As winter tightens its grip, the familiar chorus of coughs and sniffles has returned. With the festive season upon us, many across the UK are searching for ways to stay healthy for Christmas celebrations, often looking for solutions close to home.

Fresh data from Benenden Health shows a dramatic surge in online searches for cold remedies. Queries for "how to get rid of a cold" have skyrocketed by 236% in the last three months. Similarly, searches for "what to eat when you have a cold" have jumped by 233%, highlighting a growing public interest in using nutrition to combat seasonal illness.

How Your Diet Influences Recovery

Dr Cheryl Lythgoe, society matron at Benenden Health, has identified six foods that can significantly aid recovery from colds and flu. She emphasises the direct link between diet and immune function.

"Your diet has a direct impact on how well your immune system functions," Dr Lythgoe explained. "When you're feeling unwell, nourishing your body with balanced, wholesome foods can help it respond better to illness and recover more effectively. A healthy diet won’t necessarily stop you from getting sick, but it can support your body in managing symptoms and getting back to full strength quickly."

The Six Key Foods for Cold and Flu Season

1. Ginger
This kitchen staple is prized for its anti-inflammatory and antioxidant properties. It can help soothe nausea, ease a sore throat, and relieve congestion. Try adding fresh ginger to hot tea, homemade soups, or smoothies.

2. Soup or Broth
A time-honoured remedy, homemade vegetable soup provides essential electrolytes for hydration and a wealth of vitamins and minerals from ingredients like carrots, onions, and garlic. A touch of chilli can help clear blocked sinuses, while adding chicken offers an extra protein boost for recovery.

3. Oranges and Citrus Fruits
Fruits rich in Vitamin C, such as oranges and grapefruits, deliver protective antioxidants. These can help shield cells from damage during illness. The Vitamin C in oranges may also help shorten the duration and lessen the severity of cold symptoms.

4. Greek Yoghurt
Packed with probiotics, Greek yoghurt supports gut health, which is a crucial component of a strong immune system. Its high protein content also aids the body's natural repair processes.

5. Omega-3 Fatty Acids
Foods like Brussels sprouts, spinach, walnuts, flaxseed, and salmon are excellent sources of Omega-3s. These healthy fats can help reduce inflammation in the body and combat the fatigue and brain fog commonly associated with colds.
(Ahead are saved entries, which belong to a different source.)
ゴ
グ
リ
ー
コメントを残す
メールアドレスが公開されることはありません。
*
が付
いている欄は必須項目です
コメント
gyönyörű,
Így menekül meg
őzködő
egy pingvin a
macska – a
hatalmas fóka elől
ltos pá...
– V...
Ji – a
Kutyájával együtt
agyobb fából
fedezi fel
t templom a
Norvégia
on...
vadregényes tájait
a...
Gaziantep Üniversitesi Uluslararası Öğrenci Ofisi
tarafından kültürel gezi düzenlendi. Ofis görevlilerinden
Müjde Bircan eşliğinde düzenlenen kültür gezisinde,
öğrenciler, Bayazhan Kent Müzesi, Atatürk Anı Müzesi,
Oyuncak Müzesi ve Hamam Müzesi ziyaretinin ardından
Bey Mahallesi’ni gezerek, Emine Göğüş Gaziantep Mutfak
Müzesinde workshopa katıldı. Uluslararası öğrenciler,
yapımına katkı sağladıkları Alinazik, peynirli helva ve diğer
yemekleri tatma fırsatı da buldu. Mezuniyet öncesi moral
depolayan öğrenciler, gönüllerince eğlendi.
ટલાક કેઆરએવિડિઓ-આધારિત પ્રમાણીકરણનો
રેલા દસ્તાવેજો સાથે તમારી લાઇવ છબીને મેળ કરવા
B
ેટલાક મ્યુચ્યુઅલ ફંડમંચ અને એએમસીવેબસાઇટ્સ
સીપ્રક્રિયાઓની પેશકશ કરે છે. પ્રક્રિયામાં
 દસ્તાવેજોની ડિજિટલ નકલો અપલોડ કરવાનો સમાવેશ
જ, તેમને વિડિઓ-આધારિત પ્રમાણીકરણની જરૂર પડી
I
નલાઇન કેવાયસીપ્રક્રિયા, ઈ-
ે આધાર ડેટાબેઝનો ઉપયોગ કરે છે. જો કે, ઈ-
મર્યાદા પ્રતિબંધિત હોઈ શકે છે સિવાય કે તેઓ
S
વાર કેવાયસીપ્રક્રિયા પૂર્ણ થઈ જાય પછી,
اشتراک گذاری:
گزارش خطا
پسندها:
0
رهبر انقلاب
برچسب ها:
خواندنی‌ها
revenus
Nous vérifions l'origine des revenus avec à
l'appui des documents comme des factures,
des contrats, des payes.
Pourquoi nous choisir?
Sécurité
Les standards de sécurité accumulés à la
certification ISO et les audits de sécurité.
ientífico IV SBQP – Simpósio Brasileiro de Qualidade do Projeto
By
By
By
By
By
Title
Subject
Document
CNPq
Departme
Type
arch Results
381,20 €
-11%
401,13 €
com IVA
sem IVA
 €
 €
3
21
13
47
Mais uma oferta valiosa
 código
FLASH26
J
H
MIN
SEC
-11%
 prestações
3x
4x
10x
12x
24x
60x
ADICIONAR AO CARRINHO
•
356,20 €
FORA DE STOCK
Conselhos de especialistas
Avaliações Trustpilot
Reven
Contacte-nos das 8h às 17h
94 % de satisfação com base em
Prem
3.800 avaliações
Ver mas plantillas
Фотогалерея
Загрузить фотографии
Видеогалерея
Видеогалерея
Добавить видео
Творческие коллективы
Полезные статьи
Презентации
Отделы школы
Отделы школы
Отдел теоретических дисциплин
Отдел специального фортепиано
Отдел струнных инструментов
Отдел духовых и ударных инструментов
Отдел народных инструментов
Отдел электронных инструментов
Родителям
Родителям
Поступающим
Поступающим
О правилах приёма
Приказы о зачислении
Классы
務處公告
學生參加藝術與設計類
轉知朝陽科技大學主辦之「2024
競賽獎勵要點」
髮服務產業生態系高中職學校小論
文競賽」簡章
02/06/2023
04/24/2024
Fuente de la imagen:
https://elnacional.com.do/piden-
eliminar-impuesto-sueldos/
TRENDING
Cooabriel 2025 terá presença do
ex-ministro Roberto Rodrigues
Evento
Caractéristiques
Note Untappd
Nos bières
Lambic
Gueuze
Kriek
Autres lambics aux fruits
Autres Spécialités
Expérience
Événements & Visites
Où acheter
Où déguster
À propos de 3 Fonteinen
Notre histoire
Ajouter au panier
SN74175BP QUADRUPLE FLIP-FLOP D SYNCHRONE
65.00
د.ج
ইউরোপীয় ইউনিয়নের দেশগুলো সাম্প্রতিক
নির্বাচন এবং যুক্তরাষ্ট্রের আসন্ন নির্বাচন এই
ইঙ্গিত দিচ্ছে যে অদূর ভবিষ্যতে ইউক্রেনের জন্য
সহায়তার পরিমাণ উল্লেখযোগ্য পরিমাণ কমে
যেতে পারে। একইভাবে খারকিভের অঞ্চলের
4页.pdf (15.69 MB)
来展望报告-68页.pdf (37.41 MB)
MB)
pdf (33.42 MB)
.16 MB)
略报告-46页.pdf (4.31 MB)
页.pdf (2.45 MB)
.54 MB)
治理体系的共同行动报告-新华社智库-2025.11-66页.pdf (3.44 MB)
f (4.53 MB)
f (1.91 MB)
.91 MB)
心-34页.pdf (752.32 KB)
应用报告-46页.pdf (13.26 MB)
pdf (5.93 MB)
The Importance of Hydration

6. Herbal Tea
Staying hydrated is vital for a speedy recovery, and certain herbal teas offer added benefits. Chamomile tea contains apigenin, which can promote relaxation and improve sleep quality. Peppermint tea, with its menthol content, acts as a natural decongestant. Meanwhile, drinking several cups of green tea daily can soothe a sore throat, ease congestion, and deliver a boost of immune-supporting antioxidants.

This nutritional guidance, released in early December 2025, provides a practical and accessible approach to managing winter illness. By incorporating these foods, individuals can better support their body's natural defences during the challenging cold and flu season.